C. Smith | A. Dürr | P. Spitta | Voigt | A. Schweitzer | Schuhmacher | N. Anderson

 

Aryeh Oron wrote (June 3, 2003):
Craig Smith (1999)

The extensive commentary below is quoted from the liner notes to Emmanuel Music’s recording of this cantata on Koch International. It was written by Craig Smith, musical director of Emmanuel Music (1999):

The number of different characters that Bach finds for cantatas in the Christmas season is remarkable. The day after Christmas in the second Jahrgang, Bach presented the grand and granite-like masterpiece BWV 121 "Christum wir sollen loben schon." Our piece BWV 133, "Ich freue mich in dir" performed the next day, couldn't be more different from Cantata BWV 121. Here Bach uses the same wonderful faux folk style as the great magic realist painters like Hans Baldung (Grien) and Altdorfer. All of the earthy and realistic touches are bathed in an otherworldly heavenly glow. The opening chorus, with its sturdy oboe d' amore melismas and predictable sequences, nevertheless has a heavenly magical quality that befits the story. The bell-tones that keep reappearing in all of the orchestra play an important role throughout the cantata. The orchestration is interesting for several reasons. The two oboes d' amore double the second violins and violas instead of the usual doubling of the two violin parts. The first violin part sings out quite high in its range against the solidity of the middle voices, which gives the movement a richness that it otherwise would not have. All of the chorale phrases are plain and simple except for the sixth phrase, "ah, what a sweet tone!," which suddenly becomes hushed and imbued with echo effects.

The alto aria uses the oboes d' amore in an uncharacteristic trumpet-like fashion. The little military motives clearly indicate that Bach reads this text as a call to arms. A little motive appears in the introduction, and will reappear only under the words "wie wohl ist mir geschehen." It functions like a personal weapon against the cruelties of the world. This motive reappears in the soprano aria with even more prominence.

The hushed lines at the end of the tenor recitative take the cantata inward, and bring us to the extraordinary soprano aria. Although the introduction is only eight bars long, it is so full of material and variety that it seems like a world of its own. A beautiful singing melody is played against a slithering bass part that sounds almost like a sympathetic vibration. The violin then goes into a swinging arpeggio figure that carries us into the cadence. The motive from the alto aria is taken from the orchestra's accompaniment to the first theme of the soprano aria. This quiet little motive has a kind of ghostly presence that reminds us of "wie wohl ist mir geschehen." The bells referred to in the text are illustrated by both the violin arpeggios and a repeated note figure that is played on both a fingered and an open string. In the B section, the continuo drops out and the time signature changes to a 12/8 Largo, making this section even quieter. There is also a full da capo. This lullaby floats by like angels in a Grien painting. It is interesting that this formula is reversed in another aria written for this day in Cantata BWV 151. There the 12/8 lullaby is the A-section and the 4/4 time is reserved for the B-section.

▶ DATA SECTION
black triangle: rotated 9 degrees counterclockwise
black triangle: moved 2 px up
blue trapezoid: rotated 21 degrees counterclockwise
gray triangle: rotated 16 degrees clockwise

▶ STATED EXERCISE 1
According to the commentary on Bach's Cantata BWV 133, which instruments double the second violins and violas?
▶ STATED EXERCISE 2
Please write out the part of the BWV 133 commentary from "The alto aria uses" up to and including "even more prominence.".

▶ FINISHED ANSWER 1
The two oboes d' amore.

▶ FINISHED ANSWER 2
The alto aria uses the oboes d' amore in an uncharacteristic trumpet-like fashion. The little military motives clearly indicate that Bach reads this text as a call to arms. A little motive appears in the introduction, and will reappear only under the words "wie wohl ist mir geschehen." It functions like a personal weapon against the cruelties of the world. This motive reappears in the soprano aria with even more prominence.